Oh she totally did. Trust me, we went to snob school together and… well, let’s just say she made the Principal’s List.
Thank you!
Nailed it
Warcraft monsters have always been monsters. Always will be. No orc, troll, or goblin has been wholly a hero and could hold no candles to the dozen or so options the humans get, and to a lesser degree the other races around them. All they have is Thrall, who at best is a neglectful father. Not a great paragon of society.
Just posted this in another thread but it seems to be relevant to your OP since it lays out what I think the issue is and how it went wrong.
Ideally, both sides would be the hero of their own stories with the other side being a legitimate threat. Similar to how Vanilla was laid out.
I think the new writers have lost sight of the fact that the factions players have a smaller POV when they play through the game, than the over all story that they seem to be focused on. Outside of Saturday morning cartoons, every actual story will have each side as seeing themselves as the heroes.
As the Defenders quote went “The thing about war is, it only works if both sides believe they’re the good guys.”

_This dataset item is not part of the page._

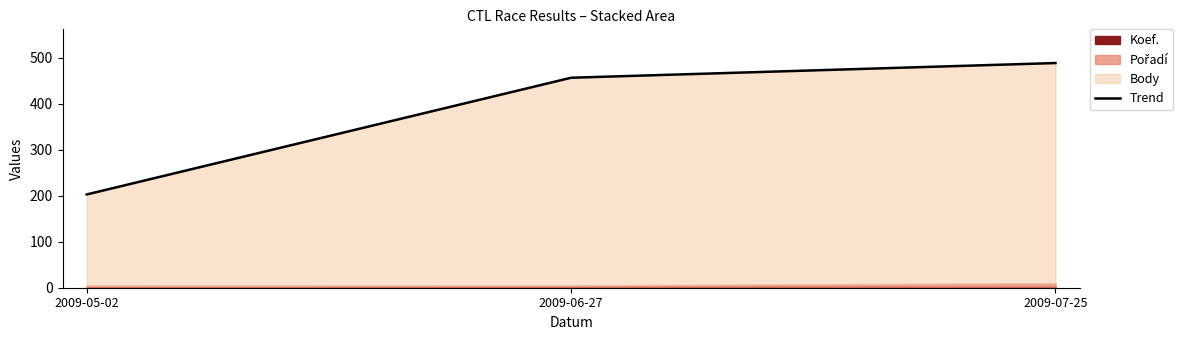

Rank the categories by value from lowest to highest.

2009-05-02, 2009-06-27, 2009-07-25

I agree With you jack, and think you raise a good point.
I have to wonder though, how could they become detached from that fact? It’s all over the marketing to the game for you to “pick a side”, especially for this expansion. You would think that they would completely understand that players tend to be biased or loyal towards either the horde or alliance exclusively.
I think it would happen naturally if they didn’t also want one of the factions to be the villain of the expansion. Any side you pick, you would be able to identify with. or, the side you identify with would be the side you pick. But as long as each side is the hero of their own story, it is possible that either side is eligible to be picked.